Groep 6 wil een huisdier. Een klassendier. Ze hebben het al twintig keer gevraagd, ik heb het net zo vaak afgewimpeld. Vandaag is de eenentwintigste keer. Smekend kijken de kinderen me aan na de rekeninstructie, die toevallig over vissenvoer ging. ‘Ah toe, juf? Als we beloven héél goed te werken?’
Vooruit. Niet meteen wegwuiven, maar de vraag serieus nemen. Ik denk razendsnel na. Een klassendier. Leuk, zeker, maar ook zo veel dingen om rekening mee te houden. Want welk dier? Hebben we genoeg ruimte? Wie verzorgt zo’n beestje in de vakanties? Welk voer is nodig? Hoe houden we alles schoon? Wat zijn de kosten?
‘Weet je wat leuk is?’ Felipe voelt mijn denkruimte en grijpt zijn kans. ‘Een axolotl!’ Ik kijk hem verbaasd aan. Een axowat? ‘Een axolotl, juf. Dat is echt een vét schattig beestje en heel makkelijk als huisdier te houden.’ Uit nieuwsgierigheid tover ik een plaatje tevoorschijn op het digibord. De klas juicht en is het direct met Felipe eens. Díe moeten we hebben.
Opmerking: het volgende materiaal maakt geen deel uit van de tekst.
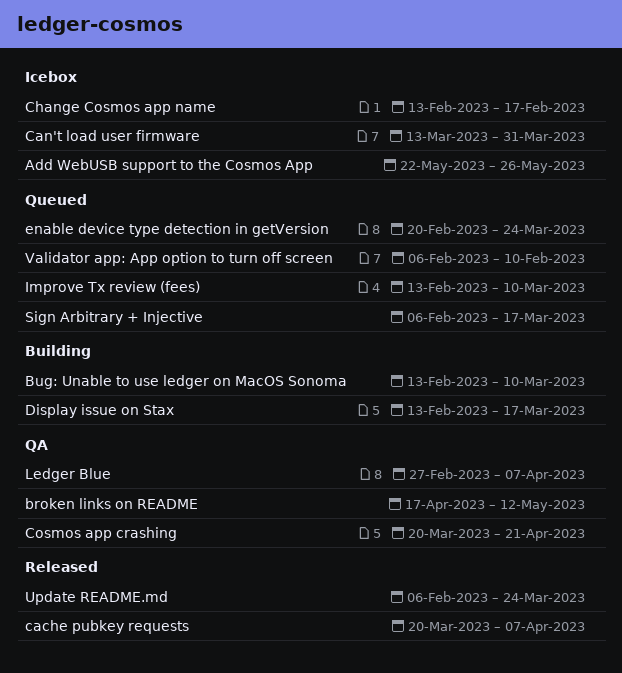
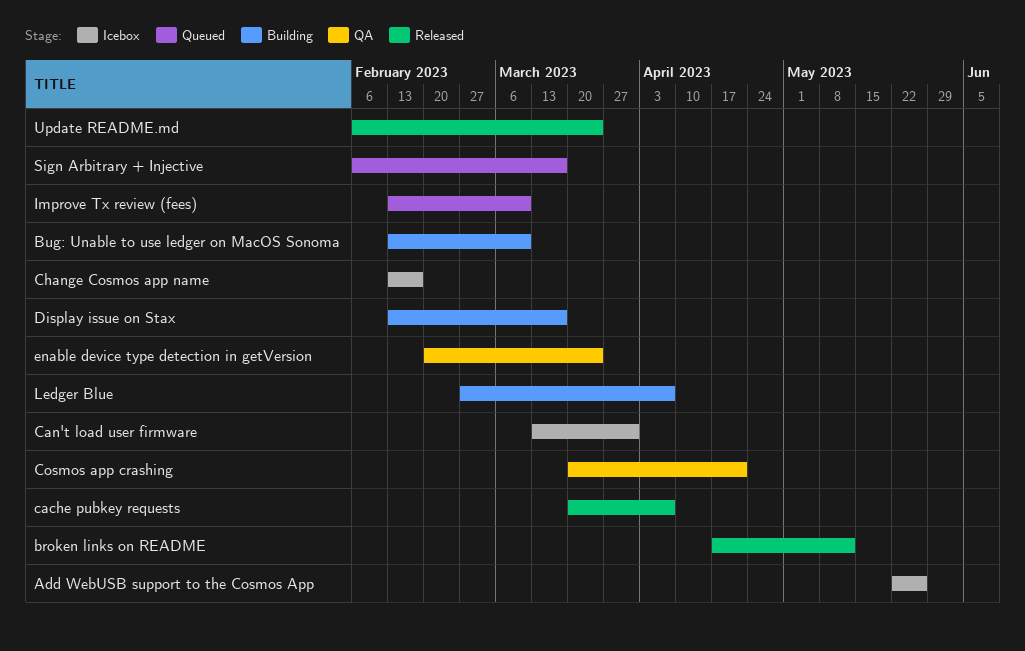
broken links on README, status: QA -> Released
enable device type detection in getVersion, status: Queued -> QA
Ledger Blue, status: QA -> Building
Validator app: App option to turn off screen: present -> none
‘Goed, goed, we gaan het als volgt doen,’ roep ik, terwijl ik de joelende kinderen weer tot stilte maan. ‘Wie straks klaar is met de rekenles, maakt een plan voor de axolotl. Wat hebben we nodig, wat moeten we regelen, is het haalbaar? Dat plan presenteer je aan mij. Weet iemand me te overtuigen, dan gaan we ervoor.’
Er wordt harder gewerkt dan ooit. De rekensommen vliegen door de lucht en binnen no-time zie ik de kinderen driftig googelen naar ‘benodigdheden axolotl’. Ik grinnik. Ze willen dit wel héél graag.
Maar helaas. Alleen de leefruimte levert al een probleem op. Waar halen we een aquarium van 90 × 40 × 50 vandaan? En, nog belangrijker, waar láten we zo’n ding? En, nóg belangrijker, wie haalt de larven en wormen die ze graag eten? (‘Iew, laat maar, juf.’ Dat dacht ik al.)
Nieuwe plannen worden gesmeed. Een hond? Mag niet. Een schoolkat? Gezellig, maar denk aan de allergieën. Een hamster? Een wandelende tak, papegaai, goudvis? Ja! Een vis misschien? In een hoek van de klas klinkt plotseling gekuch. Het is Suze. ‘Eigenlijk …,’ begint ze aarzelend, ‘heb ik gehoord dat een goudvis ook een groot aquarium nodig heeft. Anders is het zielig.’ Ze heeft gelijk. We zijn terug bij af.
Dus nu wachten we op het voorjaar. Kikkervisjes. Zij gaan onze klas compleet maken. Het plan ligt inmiddels klaar, nu de dril nog. Tot die tijd zetten we gewoon een lieve knuffelbeer in de klas. Geen bak, geen larven, geen ruimte, geen zorgen. Per-fect.